Local Authority area:


Primary Courts of relevance:

Edinburgh Sheriff Court, Alcohol Problem Solving Court

All information provided by:

Edinburgh Community Justice Partnership

Edinburgh Community Justice Partnership

Published: 30 November 2021

The information on this page has been provided by Community Justice Partnerships. Community Justice Scotland is not responsible for the accuracy of the information and is unable to respond to direct queries. All such queries in respect of the information shown on this page should be directed to the Community Justice Partnership to which it relates.

This information will be reviewed and updated where required.

Community Payback Order: Unpaid Work

Interventions suitable for

All persons who are suitable for unpaid work (as per court social work report).

Programme title and provider

Justice social work; unpaid work

Details of all Specific national or local scheme/intervention(s) available

Group work initiatives, opportunity to participate in group work activities, attendance at mental health support, health initiatives. Specific group for vulnerable women held in safe environment.

■ Data
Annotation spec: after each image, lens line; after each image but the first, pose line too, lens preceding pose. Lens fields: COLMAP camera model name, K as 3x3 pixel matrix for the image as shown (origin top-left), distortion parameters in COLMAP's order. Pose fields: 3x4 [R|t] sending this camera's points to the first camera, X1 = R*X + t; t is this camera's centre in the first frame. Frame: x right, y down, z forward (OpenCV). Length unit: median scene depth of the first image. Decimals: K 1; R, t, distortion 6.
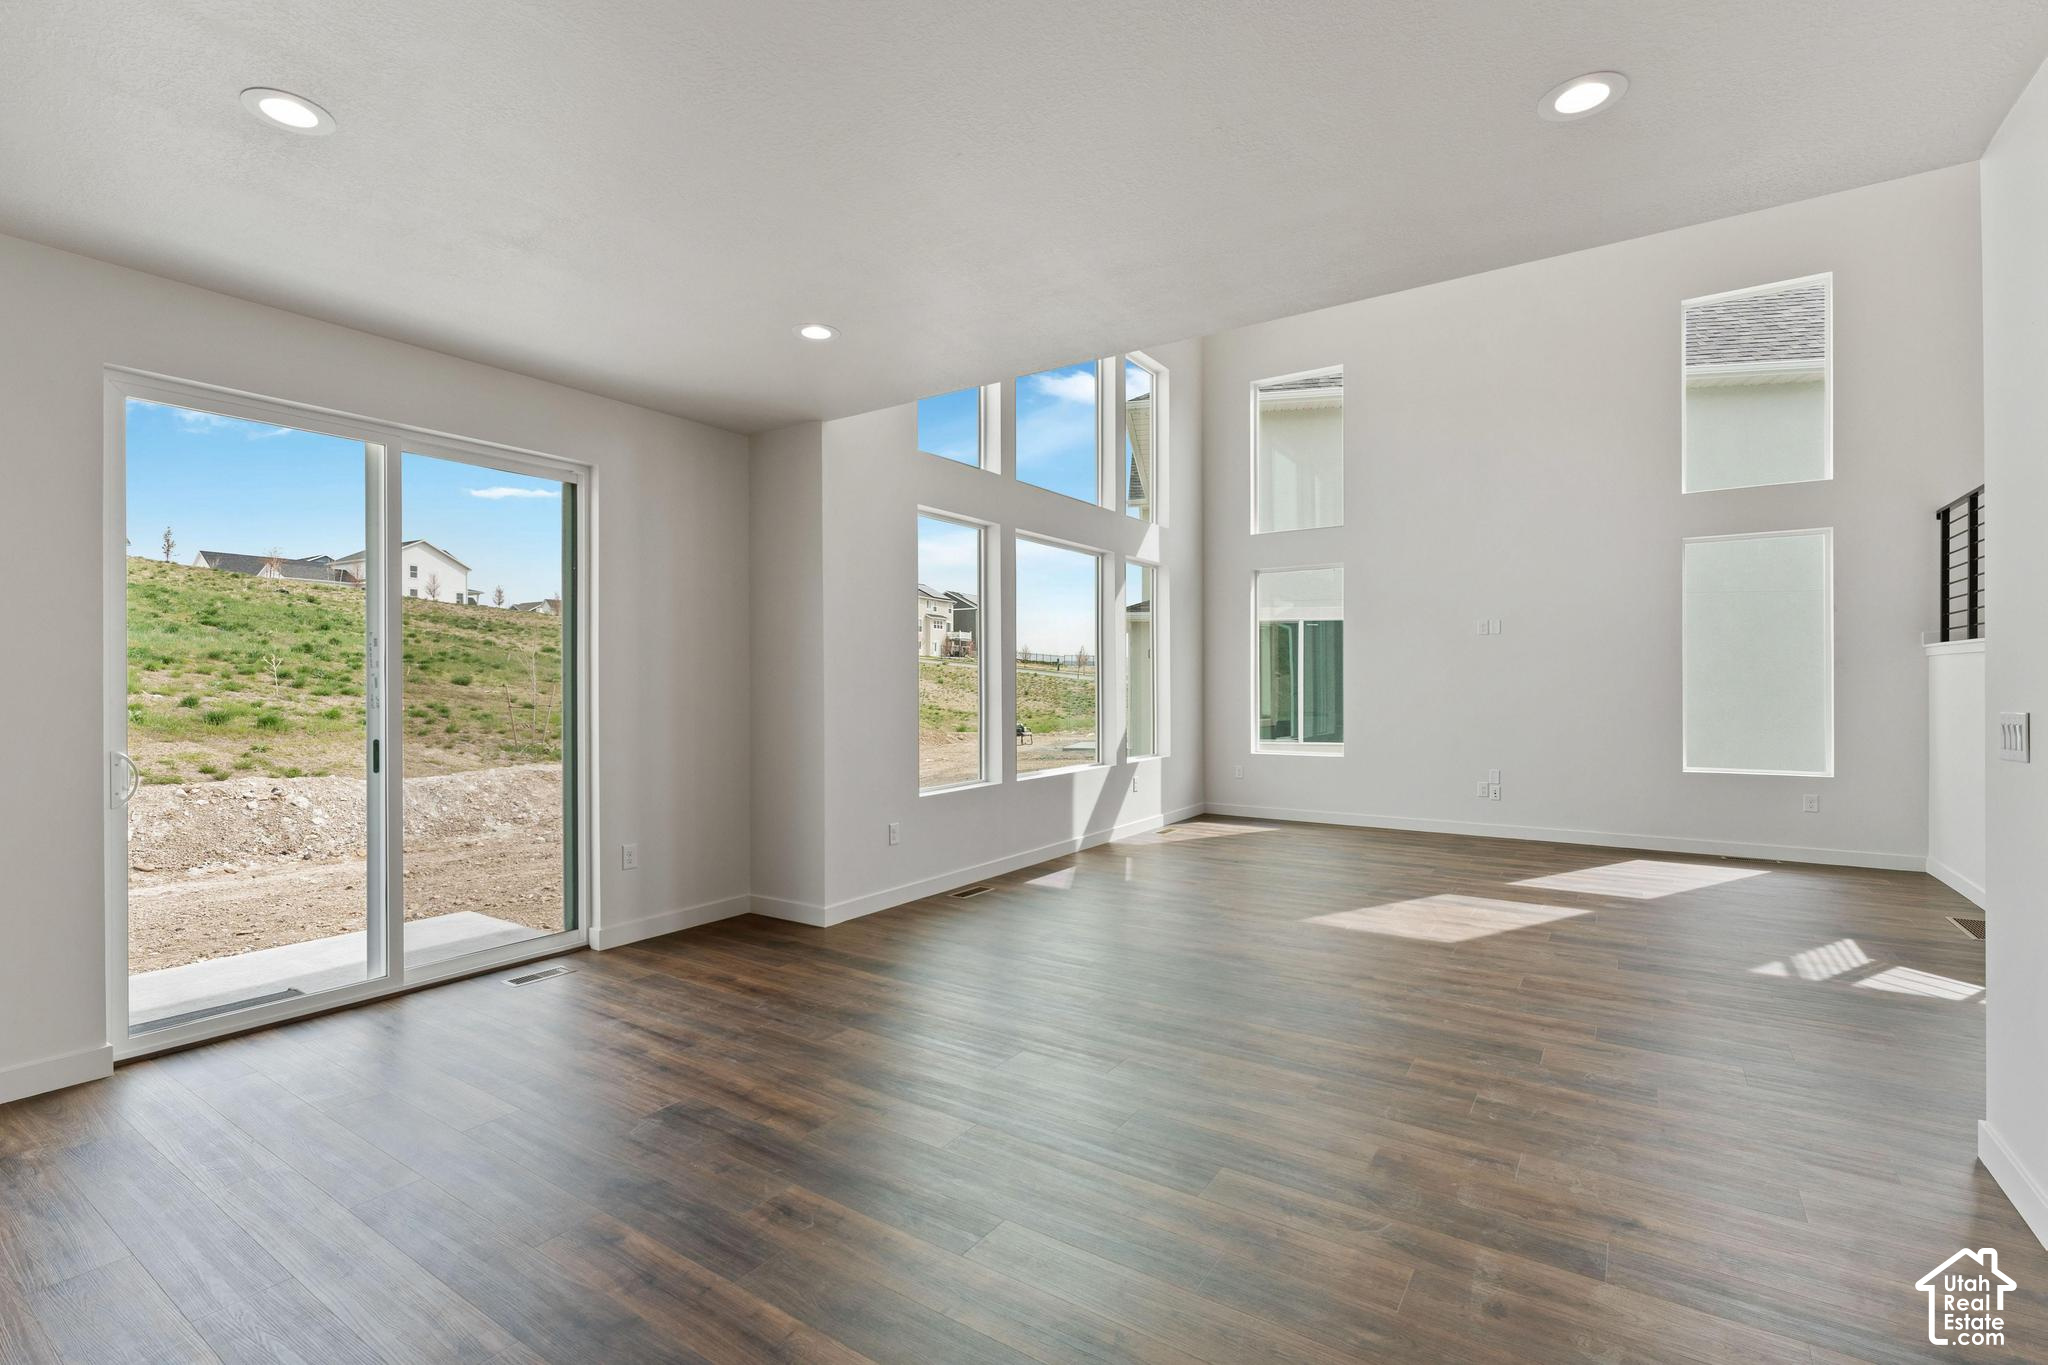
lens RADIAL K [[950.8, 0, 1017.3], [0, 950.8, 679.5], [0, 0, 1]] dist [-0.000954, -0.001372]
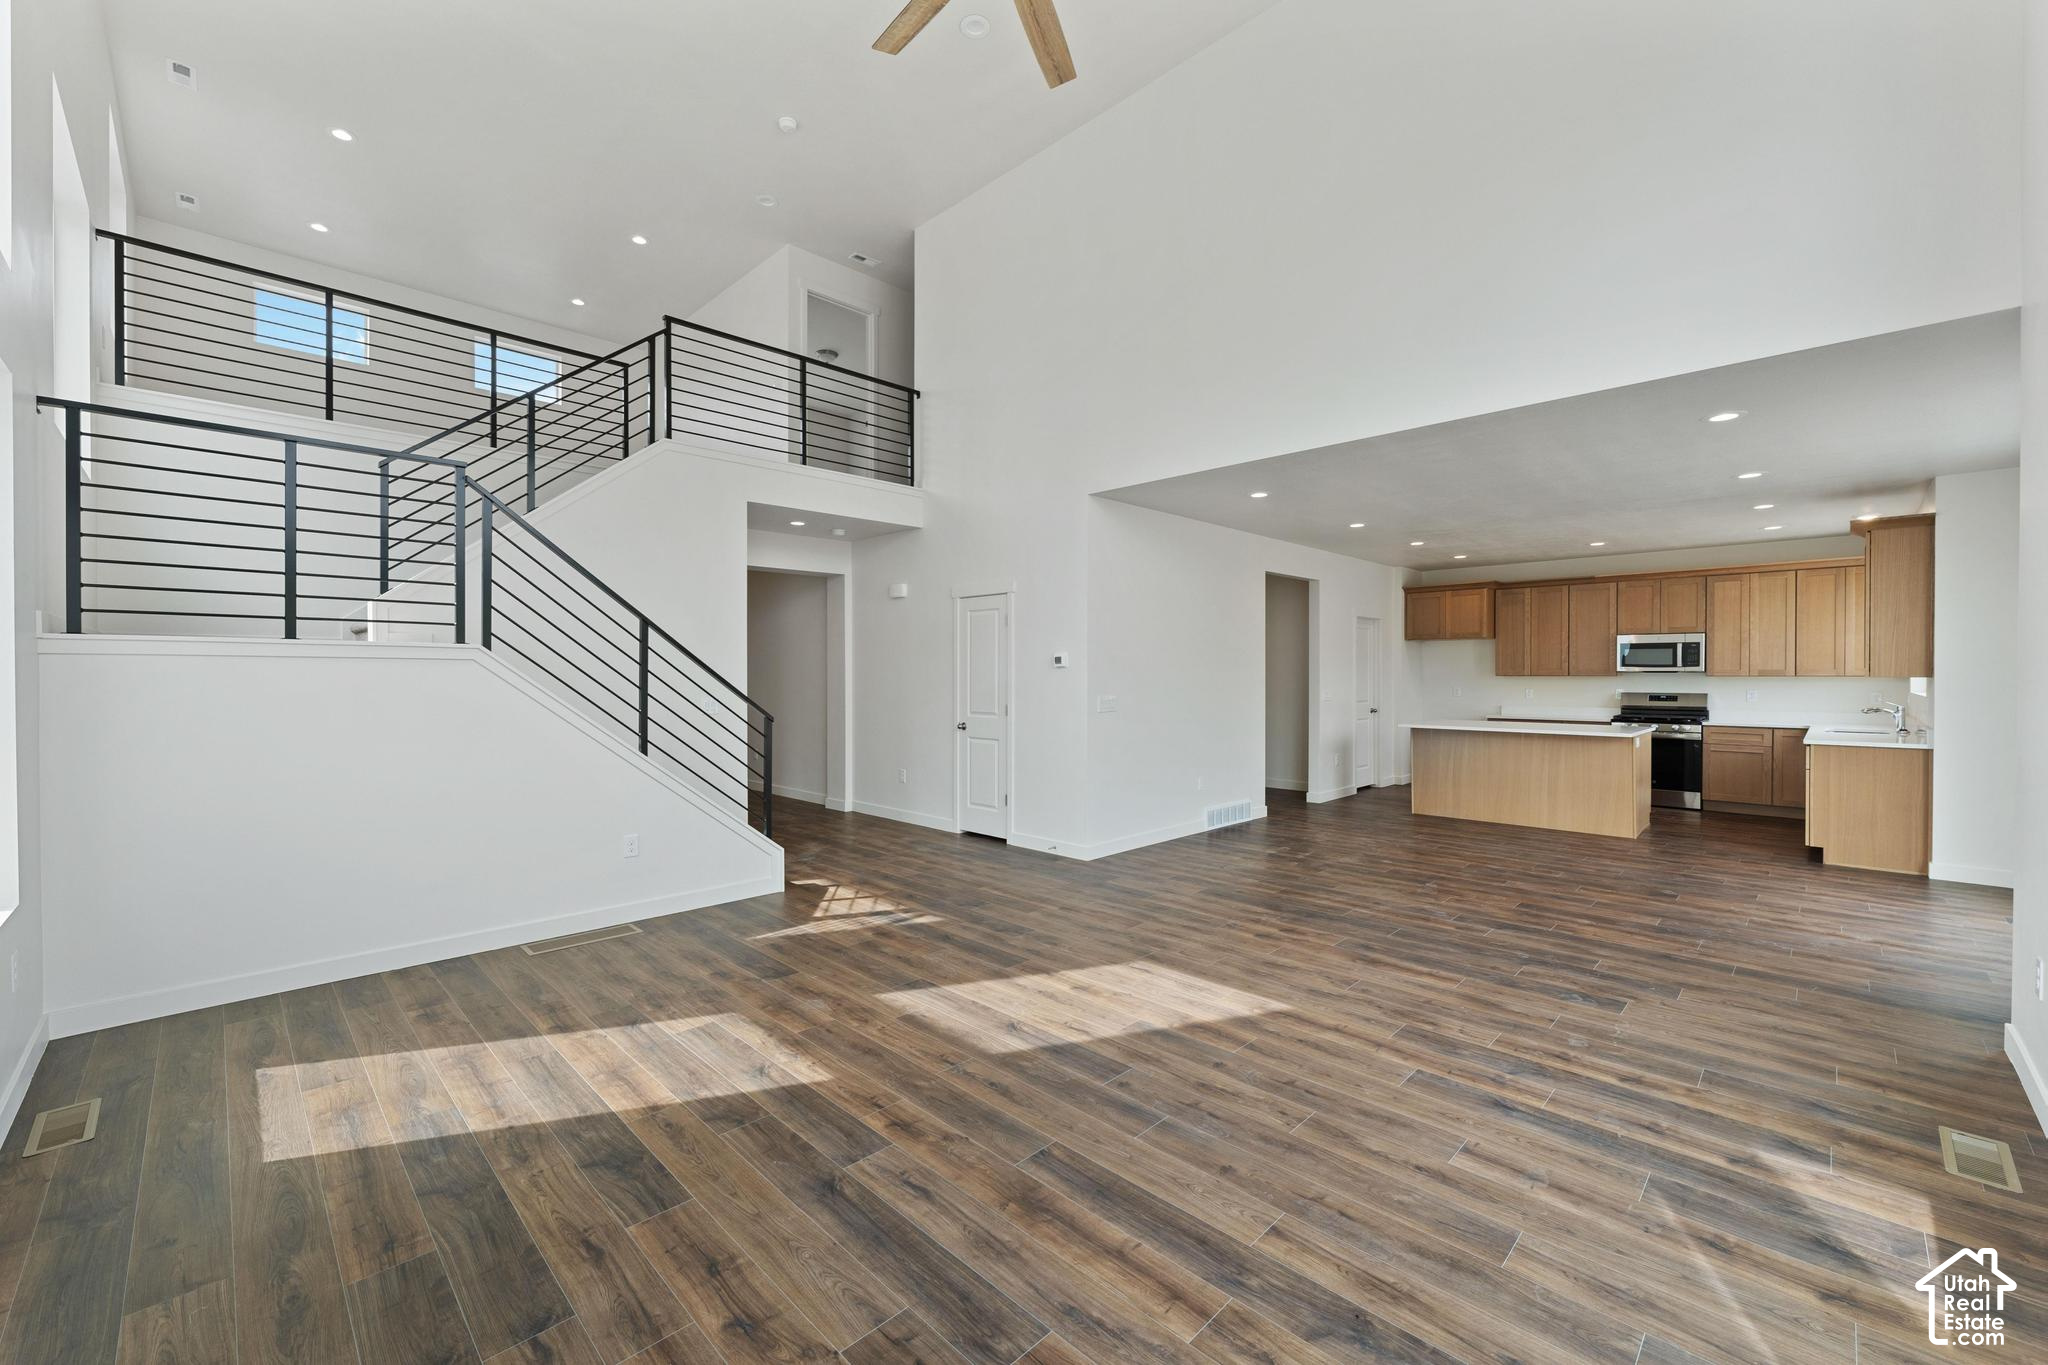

■ Tasks to complete
#1 Answer these about the Edinburgh community justice page:
(a) Which courts does it list as primary courts of relevance?
(b) On what date was it published?
(c) Who is the specific group held in a safe environment for?
#2 List every scheme or activity that the Edinburgh community justice page names as available under its unpaid work details.

■ Answers per task
#1
(a) Edinburgh Sheriff Court and the Alcohol Problem Solving Court
(b) 30 November 2021
(c) Vulnerable women

#2
- Group work initiatives
- Opportunity to participate in group work activities
- Attendance at mental health support
- Health initiatives
- Specific group for vulnerable women held in safe environment